Information supplied Start Marker
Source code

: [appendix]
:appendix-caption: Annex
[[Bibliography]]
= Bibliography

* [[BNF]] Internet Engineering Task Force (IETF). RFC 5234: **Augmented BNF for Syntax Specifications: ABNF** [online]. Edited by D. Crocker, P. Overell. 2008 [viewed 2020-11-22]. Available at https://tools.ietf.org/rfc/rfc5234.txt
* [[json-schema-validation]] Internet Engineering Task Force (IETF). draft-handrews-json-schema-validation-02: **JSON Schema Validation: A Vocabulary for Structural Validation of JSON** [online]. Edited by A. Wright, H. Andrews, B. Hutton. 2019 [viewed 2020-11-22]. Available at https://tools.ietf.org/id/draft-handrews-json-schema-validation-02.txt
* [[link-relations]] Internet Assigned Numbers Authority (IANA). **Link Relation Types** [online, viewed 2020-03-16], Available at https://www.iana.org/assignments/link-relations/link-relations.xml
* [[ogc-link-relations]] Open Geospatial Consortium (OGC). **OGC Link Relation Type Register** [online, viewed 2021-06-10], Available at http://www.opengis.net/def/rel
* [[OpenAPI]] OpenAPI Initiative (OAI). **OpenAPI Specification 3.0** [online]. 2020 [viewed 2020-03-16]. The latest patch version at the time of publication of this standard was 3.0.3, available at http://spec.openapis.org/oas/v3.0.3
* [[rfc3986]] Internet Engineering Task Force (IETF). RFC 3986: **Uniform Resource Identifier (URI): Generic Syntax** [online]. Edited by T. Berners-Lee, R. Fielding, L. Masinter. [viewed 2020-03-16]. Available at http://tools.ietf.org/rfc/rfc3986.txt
Information supplied End Marker
Take exactly the lines from the one containing "[[Bibliography]]" through the one containing "Available at http://www.opengis.net/def/rel" in the data above, and output them with nothing added.

[[Bibliography]]
= Bibliography

* [[BNF]] Internet Engineering Task Force (IETF). RFC 5234: **Augmented BNF for Syntax Specifications: ABNF** [online]. Edited by D. Crocker, P. Overell. 2008 [viewed 2020-11-22]. Available at https://tools.ietf.org/rfc/rfc5234.txt
* [[json-schema-validation]] Internet Engineering Task Force (IETF). draft-handrews-json-schema-validation-02: **JSON Schema Validation: A Vocabulary for Structural Validation of JSON** [online]. Edited by A. Wright, H. Andrews, B. Hutton. 2019 [viewed 2020-11-22]. Available at https://tools.ietf.org/id/draft-handrews-json-schema-validation-02.txt
* [[link-relations]] Internet Assigned Numbers Authority (IANA). **Link Relation Types** [online, viewed 2020-03-16], Available at https://www.iana.org/assignments/link-relations/link-relations.xml
* [[ogc-link-relations]] Open Geospatial Consortium (OGC). **OGC Link Relation Type Register** [online, viewed 2021-06-10], Available at http://www.opengis.net/def/rel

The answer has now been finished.